Too much chess
When major league baseball teams get to the World Series, after a game or two their managers buy into the dopey narrative that "now it's a chess game." Since they have a bullpen full of pitchers and only a few games left, they can rotate hurlers in and out in unusual ways to match the situation. When you get to Game 6 or 7, they can go nuts and insert any pitcher any time.
Quite often, that's an invitation to disaster, and while it worked for the Dodgers tonight, it failed miserably for the Tampa Bay Rays. The Rays had a pitcher named Blake Snell going really strong, but the minute the Dodgers got a baserunner on in the sixth inning, the manager, Kevin Cash, had to go all Kasparov. He brought in a goofball bullpen guy who promptly gave up a double, and then threw a wild pitch, and the next thing you know, the Dodgers scored their second run on a ground ball. It was the last run they needed. They won the game 3 to 1 and clinched the series.
Snell had another good inning in him, maybe two. But he was yanked because chess game. He wasn't happy about it. Rightly not.

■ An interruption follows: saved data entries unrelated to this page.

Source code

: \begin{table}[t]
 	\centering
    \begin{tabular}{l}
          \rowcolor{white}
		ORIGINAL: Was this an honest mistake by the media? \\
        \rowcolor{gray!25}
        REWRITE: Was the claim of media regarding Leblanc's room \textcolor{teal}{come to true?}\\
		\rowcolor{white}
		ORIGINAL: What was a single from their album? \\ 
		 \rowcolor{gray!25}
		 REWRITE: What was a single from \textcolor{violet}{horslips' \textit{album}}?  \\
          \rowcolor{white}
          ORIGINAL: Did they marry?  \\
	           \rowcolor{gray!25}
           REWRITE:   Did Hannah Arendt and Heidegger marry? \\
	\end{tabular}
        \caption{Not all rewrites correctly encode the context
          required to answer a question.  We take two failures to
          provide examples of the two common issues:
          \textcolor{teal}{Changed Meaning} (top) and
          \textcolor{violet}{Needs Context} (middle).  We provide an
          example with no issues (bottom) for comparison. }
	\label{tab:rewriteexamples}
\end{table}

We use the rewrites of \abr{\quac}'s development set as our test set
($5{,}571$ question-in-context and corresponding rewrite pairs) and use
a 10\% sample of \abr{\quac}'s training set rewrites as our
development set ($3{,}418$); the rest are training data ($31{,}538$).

Cash is being castigated for his blunder, but they all do it. This almost happened to the Cubs the year they won it all. Their manager, old Joe What's-His-Name, pulled the same "chess game" stunt and almost lost. He got away with it. The Rays guy didn't.
I'm happy for the Dodgers, who were overdue for World Series success. But I'm disappointed that the last game was lost this way. Go with what got you here. Stop listening to the pundits. Leave the chess to the computers and the Russian guys.
It's even heavier because if the Rays forced a Game 7 the Dodgers Justin Turner would have missed it. He got yanked out of tonight's game in the 8th when some followup tests arrived and he had tested positive for the virus. How 2020 is that?
ReplyDeleteWhile I’ve been a diehard Dodger fan since the 1950s, Sabremetrics is complete nonsense in situations like last night. It removes the requirement for managers to think, go with their gut, and make foolish decisions like Cash made last night. It seems that Dave Roberts followed his gut to leave Julio Urias in the game when he was pitching nearly perfect baseball, while Cash followed an algorithm and pulled Snell when he was pitching in top form. It was a dumb move on Cash’s part, and he deserved to pay for it. Snell was tying the Dodgers in knots while he was pitching, and the one hit was hardly a reason to pull him out. I’m happy the Dodgers won; I’m sorry that JT was diagnosed with Covid.
ReplyDeleteI don't think you can lay this failure at the feet of "Sabremetrics." It was just good, old-fashioned, overthinking, or overmanaging, if you like. The metrics say loud and clear that you don't match a hard-throwing righty against Mookie. If anything, the modern analytics were vindicated by the outcome.